Second, climate change, which is a priority for Canadians. The federal government’s net-zero 2030 goal is laudable. What’s missing is any realistic sense of what can be achieved in that time frame. For example, the federal goal is a 42 per cent reduction in emissions from the building sector. But as my colleagues Charles DeLand and Alexander Vanderhoof write in a recent C.D. Howe Institute report, for this to be achieved “not only would all new homes to be built after 2022 need to be net-zero, but the annual rate of retrofits would need to rise to 516,000 per year. That would mean one home would need to be retrofitted every minute of every day.” That’s not realistic, yet it is official policy. The entire net-zero plan is best described as a triumph of hope over reason.

Third, immigration. One of Canada’s great successes has been broad political support for immigration — a strategic advantage we must maintain. The federal government recently announced an ambitious plan to welcome 500,000 new immigrants per year. Again, it’s a laudable goal, especially with labour shortages and an aging population. But is it realistic? The system is already struggling with historically high application backlogs. How are we to ensure there are enough homes, doctors, and schools to deal with the population growth? Canada’s broad support for immigration may be put at risk if we can’t ensure infrastructure keeps up.

Fourth, health care. Twenty years ago, almost to the month, Roy Romanow released his landmark commission report on the future of health care. More planning and more money, we were told, would fix what was wrong. We got both, but the pandemic exposed the fallacies that either money alone or central planning would rescue us. Canadians are waiting longer than ever for basic health care services, access to doctors or even children’s Tylenol. Canada had seven hospital beds per 1,000 people in 1982. Today, that’s down to just over two beds per 1,000 people. More openness to innovation and competition, including competition from within the public sector, could help Canada make the most of its human and financial resources.

Finally, our place in the world. Many consider the 1960s a high-water mark for Canadian diplomacy and our reputation as a middle power with influence on the global stage. That soft power was backed by a Cold War big stick. Defence spending was well above three per cent of GDP throughout the 1960s but now languishes at about 1.4 percent. In those days we carried sway in part because we were solid contributors. If we want to get real about projecting our values and being a valued member of NATO, we need to get serious about military procurement and develop a plan to meet our NATO commitment to a defence budget of two per cent of GDP.

Unfortunately, this list of policy areas where realism is lacking could be made much longer. Even more cynicism about politicians’ ability to see their promises through is a luxury we can’t afford.

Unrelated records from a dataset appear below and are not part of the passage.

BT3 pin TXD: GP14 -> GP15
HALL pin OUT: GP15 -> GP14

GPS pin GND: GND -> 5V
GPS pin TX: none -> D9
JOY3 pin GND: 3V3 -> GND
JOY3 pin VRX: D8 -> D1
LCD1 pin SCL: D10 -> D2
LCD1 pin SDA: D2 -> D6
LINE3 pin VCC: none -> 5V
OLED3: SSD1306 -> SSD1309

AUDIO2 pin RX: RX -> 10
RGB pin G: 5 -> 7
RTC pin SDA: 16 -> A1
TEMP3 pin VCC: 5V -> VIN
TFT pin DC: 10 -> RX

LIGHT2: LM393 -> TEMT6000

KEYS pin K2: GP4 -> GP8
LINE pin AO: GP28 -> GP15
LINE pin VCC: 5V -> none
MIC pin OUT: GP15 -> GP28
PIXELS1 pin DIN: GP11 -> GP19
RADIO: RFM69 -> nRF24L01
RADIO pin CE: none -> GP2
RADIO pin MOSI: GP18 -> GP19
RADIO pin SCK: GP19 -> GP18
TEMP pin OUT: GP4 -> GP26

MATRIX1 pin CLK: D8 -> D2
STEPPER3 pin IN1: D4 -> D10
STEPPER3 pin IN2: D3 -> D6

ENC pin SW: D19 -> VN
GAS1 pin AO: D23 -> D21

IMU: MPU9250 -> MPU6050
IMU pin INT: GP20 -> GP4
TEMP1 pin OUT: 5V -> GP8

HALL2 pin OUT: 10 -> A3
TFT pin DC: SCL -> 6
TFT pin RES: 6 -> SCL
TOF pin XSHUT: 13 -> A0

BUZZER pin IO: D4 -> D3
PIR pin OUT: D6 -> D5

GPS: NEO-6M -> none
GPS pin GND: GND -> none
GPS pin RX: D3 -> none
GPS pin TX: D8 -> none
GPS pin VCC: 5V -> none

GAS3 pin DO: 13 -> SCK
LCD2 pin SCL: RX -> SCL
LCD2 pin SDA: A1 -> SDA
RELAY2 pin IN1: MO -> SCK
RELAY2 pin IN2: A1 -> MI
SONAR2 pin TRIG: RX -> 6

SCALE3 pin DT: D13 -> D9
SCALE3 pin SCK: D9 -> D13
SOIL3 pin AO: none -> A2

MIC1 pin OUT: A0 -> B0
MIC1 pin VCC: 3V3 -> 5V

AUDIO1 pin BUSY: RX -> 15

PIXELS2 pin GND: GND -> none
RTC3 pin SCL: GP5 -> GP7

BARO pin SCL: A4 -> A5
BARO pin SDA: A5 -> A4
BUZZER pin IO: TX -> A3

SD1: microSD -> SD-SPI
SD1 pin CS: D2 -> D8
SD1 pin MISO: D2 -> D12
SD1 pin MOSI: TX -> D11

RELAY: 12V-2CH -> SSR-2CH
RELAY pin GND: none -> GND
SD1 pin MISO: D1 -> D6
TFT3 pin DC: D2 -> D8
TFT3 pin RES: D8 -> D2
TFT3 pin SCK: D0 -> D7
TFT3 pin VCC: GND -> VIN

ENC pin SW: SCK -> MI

A backdrop of weak productivity growth and capital investment means Canada does not have endless room for costly mistakes. Our leaders can avoid cynicism-fuelling errors if they level with the public about how together we can — realistically — achieve our ambitions.

We are at a pivotal point in history, with geopolitical realignment and a technological revolution spreading through the economy. Canadians deserve realistic plans to tackle big important environmental, social and economic goals. They are capable of having serious conversations about the trade-offs that will be necessary. True leadership requires starting the dialogue and injecting more realism in how we confront issues. Canadians are clearly up for it. Our political class should make it a New Year’s resolution and lead the way.

Duncan Munn is president of the C.D. Howe Institute.